Not to take sound quality into consideration, do you think that this solution is safer and less interferes with the accuracy of the system? 



I disagree that grounding options could reduce the accuracy of the system, **unless** they also created a noticeable hum.  no hum, no foul.
The key to grounding is to have ONE connection to ground - and everything else grounded to THAT.  Typically that one point is the preamp.
What I would do is

a) find out if your preamp connects signal and chassis grounds. Ideally float the signal.  Find out the same for your other components.
b) either  b.1) don;t ground any other components or b.2) ground them all to a single power strip/conditioner plugged into a single outlet.
never, ever plug some components into outlet #1 and others into outlet #2. That's the recipe for a ground loop.
Grounding chassis of components to actual earth (3rd plug) is always both safe and good at reducing radiated noise. The problem only occurs if the manufacturer connects chassis to signal grounds.
but I'll re-emphasis --- if it soudns better and has less noise, it almost cannot be creating a loop.
G


The statement that floating chassis from signal ground is always better is a simplistic view that is not always right. Ground hum is not the only form of noise (or distortion) that can be ground induced. That concept totally ignores signal induced noise on the ground that will not be evident when there is no signal and you are just listening to hum.
I am thinking about a DIY passive grounding box, which is a wooden box with different minerals inside. I think it does not take much time to turn what I am having now into a DIY passive grounding box.

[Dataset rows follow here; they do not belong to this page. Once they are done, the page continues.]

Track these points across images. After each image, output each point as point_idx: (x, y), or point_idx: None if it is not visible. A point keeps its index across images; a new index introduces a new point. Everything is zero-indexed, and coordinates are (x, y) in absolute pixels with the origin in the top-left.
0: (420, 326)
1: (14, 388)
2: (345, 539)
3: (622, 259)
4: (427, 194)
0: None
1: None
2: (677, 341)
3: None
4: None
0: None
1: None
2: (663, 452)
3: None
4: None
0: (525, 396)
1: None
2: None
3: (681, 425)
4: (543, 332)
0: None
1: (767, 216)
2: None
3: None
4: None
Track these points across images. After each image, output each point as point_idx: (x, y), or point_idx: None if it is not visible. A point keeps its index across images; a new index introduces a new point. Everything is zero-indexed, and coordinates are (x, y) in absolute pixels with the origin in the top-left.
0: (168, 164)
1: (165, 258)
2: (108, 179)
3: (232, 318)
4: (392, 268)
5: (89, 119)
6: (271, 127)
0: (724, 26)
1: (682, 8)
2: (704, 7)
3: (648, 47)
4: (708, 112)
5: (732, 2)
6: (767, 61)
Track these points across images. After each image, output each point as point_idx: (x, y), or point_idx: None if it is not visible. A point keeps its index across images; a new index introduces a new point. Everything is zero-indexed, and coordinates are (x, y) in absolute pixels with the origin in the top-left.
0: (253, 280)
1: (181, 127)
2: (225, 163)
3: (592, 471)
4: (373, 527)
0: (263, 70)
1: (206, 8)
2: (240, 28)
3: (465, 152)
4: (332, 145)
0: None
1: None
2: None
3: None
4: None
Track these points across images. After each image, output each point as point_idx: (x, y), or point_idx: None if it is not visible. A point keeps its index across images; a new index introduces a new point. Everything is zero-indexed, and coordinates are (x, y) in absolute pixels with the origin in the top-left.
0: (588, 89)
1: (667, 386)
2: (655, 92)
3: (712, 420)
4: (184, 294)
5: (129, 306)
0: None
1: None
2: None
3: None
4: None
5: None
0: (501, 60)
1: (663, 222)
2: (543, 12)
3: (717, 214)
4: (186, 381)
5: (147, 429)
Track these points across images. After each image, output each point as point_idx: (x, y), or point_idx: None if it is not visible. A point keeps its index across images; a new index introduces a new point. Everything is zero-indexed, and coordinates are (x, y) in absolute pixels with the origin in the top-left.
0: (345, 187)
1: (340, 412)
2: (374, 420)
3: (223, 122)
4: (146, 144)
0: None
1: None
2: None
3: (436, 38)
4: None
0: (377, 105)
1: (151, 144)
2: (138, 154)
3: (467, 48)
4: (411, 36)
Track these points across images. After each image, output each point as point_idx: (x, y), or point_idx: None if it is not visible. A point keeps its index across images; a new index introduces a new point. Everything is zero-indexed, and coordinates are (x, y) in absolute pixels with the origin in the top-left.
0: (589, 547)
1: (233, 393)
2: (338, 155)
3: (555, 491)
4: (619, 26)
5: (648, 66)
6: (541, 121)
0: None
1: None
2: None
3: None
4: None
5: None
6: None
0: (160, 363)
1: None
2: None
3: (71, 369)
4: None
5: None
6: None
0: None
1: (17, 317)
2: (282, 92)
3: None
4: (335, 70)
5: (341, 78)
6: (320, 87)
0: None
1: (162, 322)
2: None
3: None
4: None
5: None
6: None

Not to take sound quality into consideration, do you think that this solution is safer and less interferes with the accuracy of the system?

This appears to me to be perfectly safe.

As far as the possible sonic consequences are concerned, if the "minerals" are not conductive, and if there are no uninsulated ends of the ground wires making direct contact with each other, it seems to me that all you would be accomplishing is hanging a bunch of antennas off of the circuit grounds of the components.  Which in turn might pick up RFI and conduct it into the components.

If the "minerals" are conductive, or if uninsulated ends of some of the wires are in direct contact with each other, you will have established additional paths between the circuit grounds of some of the components.  Any sonic consequences that may result figure to be unpredictable, IMO.

FWIW, I personally would not consider such an experiment to be a worthwhile investment of time, but that's just me.